Exercise 2.13
Show that under the assumption of small percentage tolerances there is a simple formula for the approximate percentage tolerance of the product of two intervals in terms of the tolerances of the factors. You may simplify the problem by assumingthat all numbers are positive.
After considerable work, Alyssa P. Hacker delivers her finished system. Several years later, after she has forgotten all about it, she gets a frenzied call from an irate user, Lem E. Tweakit. It seems that Lem has noticed that the formula for parallel resistors can be written in two algebraically equivalent ways:
He has written the following two programs, each of which computes the parallel-resistors formula differently:
(define (par1 r1 r2)
(div-interval (mul-interval r1 r2)
(add-interval r1 r2)))
(define (par2 r1 r2)
(let ((one (make-interval 1 1)))
(div-interval
one (add-interval (div-interval one r1)
(div-interval one r2)))))
Lem complains that Alyssa's program gives different answers for the two ways of computing. This is a serious complaint.
这道题一是要修改乘法函数,二是要演示两种计算并联电阻的方法计算的结果不一致。
(define (mul-interval x y)
(let ((cx (center x))
(cy (center y))
(px (/ (percent x) 100))
(py (/ (percent y) 100)))
(make-interval (* (- cx (* cx px)) (- cy (* cy py)))
(* (+ cx (* cx px)) (+ cy (* cy py))))))
(define r1 (make-interval 6.12 7.48))
(define r2 (make-interval 4.465 4.935))
(display-interval-tolerance (par1 r1 r2))

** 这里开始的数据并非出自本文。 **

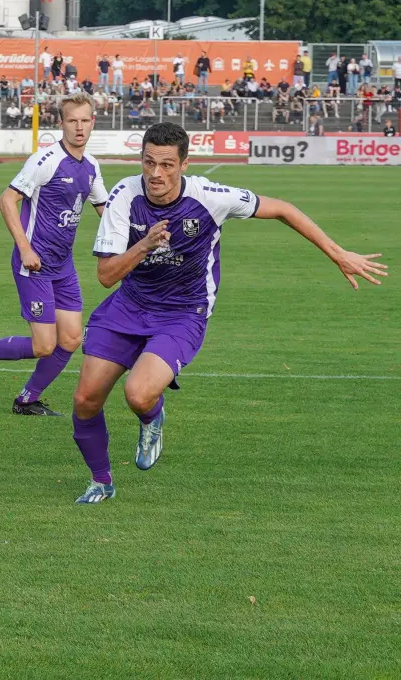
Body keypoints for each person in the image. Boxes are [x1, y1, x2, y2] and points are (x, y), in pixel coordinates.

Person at [67, 122, 386, 505]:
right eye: (149, 162)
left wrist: (338, 253)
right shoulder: (124, 196)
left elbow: (283, 209)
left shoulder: (209, 196)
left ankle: (152, 420)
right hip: (128, 305)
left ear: (184, 164)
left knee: (138, 395)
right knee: (86, 399)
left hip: (183, 312)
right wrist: (146, 245)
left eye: (167, 165)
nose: (156, 174)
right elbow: (105, 276)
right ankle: (101, 481)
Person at [0, 94, 107, 415]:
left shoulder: (91, 166)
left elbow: (106, 210)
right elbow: (6, 200)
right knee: (44, 345)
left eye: (85, 121)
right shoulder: (45, 160)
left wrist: (141, 237)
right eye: (72, 121)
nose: (79, 128)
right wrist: (25, 247)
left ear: (93, 123)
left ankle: (27, 400)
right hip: (34, 264)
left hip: (63, 265)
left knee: (71, 340)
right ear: (61, 124)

(display-interval-tolerance (par2 r1 r2))
; 执行结果
2.844199964577264 ± 22.613352145193332%
2.777440701636504 ± 7.05260392723452%
Exercise 2.14
Demonstrate that Lem is right. Investigate the behavior of the system on a variety of arithmetic expressions. Make some intervals A and B, and use them in computing the expressions A/A and A/B. You will get the most insight by using intervals whose width is a small percentage of the center value. Examine the results of the computation in center-percent form (see Exercise 2.12).
(define r1 (make-interval 6.12 7.48))
(define r2 (make-interval 4.465 4.935))
(display-interval (div-interval r1 r1))
(display-interval (div-interval r1 r2))
(newline)
(display-interval-tolerance (div-interval r1 r1))

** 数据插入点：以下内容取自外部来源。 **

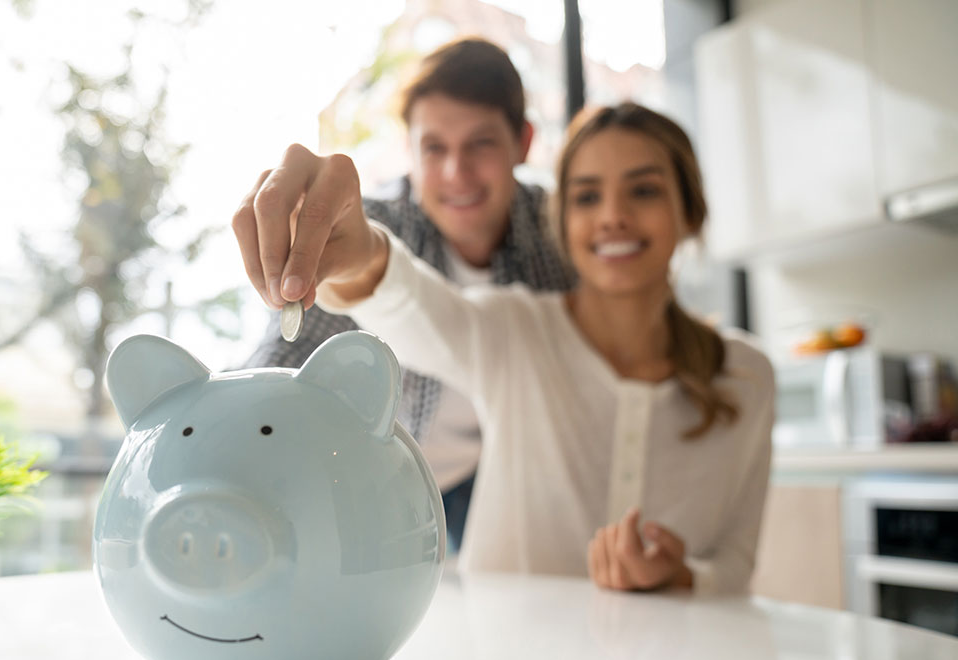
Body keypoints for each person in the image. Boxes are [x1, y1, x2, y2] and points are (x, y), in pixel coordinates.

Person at [231, 102, 775, 594]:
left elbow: (734, 566)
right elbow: (410, 303)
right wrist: (356, 250)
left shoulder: (748, 375)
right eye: (587, 195)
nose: (612, 215)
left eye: (644, 190)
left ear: (692, 210)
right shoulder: (515, 331)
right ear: (562, 223)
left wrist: (680, 576)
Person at [238, 37, 573, 552]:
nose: (454, 173)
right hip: (390, 487)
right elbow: (291, 356)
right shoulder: (369, 228)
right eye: (434, 147)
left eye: (480, 144)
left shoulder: (560, 233)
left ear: (523, 142)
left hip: (511, 478)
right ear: (410, 150)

(display-interval-tolerance (div-interval r1 r2))
; 执行结果
[0.8181818181818182, 1.222222222222222]
[1.2401215805471126, 1.6752519596864504]
1.02020202020202 ± 19.801980198019795%
1.4576867701167815 ± 14.925373134328357%
根据执行结果来看,Lem显然是对的,对于 A/A,答案显然应该是 1 才对,但是程序计算出来的却是一个相对很大的范围,这是因为计算区间除法时,我们并没有定义"相等"这个概念,所以计算 A/A 时,它也按照通用的方法去计算了。
Exercise 2.15
Eva Lu Ator, another user, has also noticed the different intervals computed by different but algebraically equivalent expressions. She says that a formula to compute with intervals using Alyssa's system will produce tighter error bounds if it can be written in such a form that no variable that represents an uncertain number is repeated. Thus, she says, par2 is a "better" program for parallel resistances than par1. Is she right? Why?
Eva 说的是对的,对于练习 2.13 计算出的两个答案,par2 更准确,跟书上给出的答案是一致的,至于原因我觉得应该是区间之间的运算每次都会增加不确定性,par2 其实只有相加那一步是两个区间进行运算,其他的都可以看作确定数字与区间的运算,没有增加额外的不确定性;而 par1 进行了3次区间之间的运算------------乘法、加法和除法,乘法和除法都会使结果变得不确定。
Exercise 2.16
Explain, in general, why equivalent algebraic expressions may lead to different answers. Can you devise an interval-arithmetic package that does not have this shortcoming, or is this task impossible? (Warning: This problem is very difficult.)
(define a (make-interval 2 4))
(define b (make-interval -2 0))
(define c (make-interval 3 8))
(define x (mul-interval a (add-interval b c)))
(define y (add-interval (mul-interval a b)
(mul-interval a c)))
(display-interval x)
(display-interval y)
; 执行结果
[2, 32]
[-2, 32]
根据上面的结果可以看到,区间运算连乘法分配律都无法保证。至于有没有无缺陷的区间运算规则,我大概想了一下,没有什么头绪,就没继续想了。。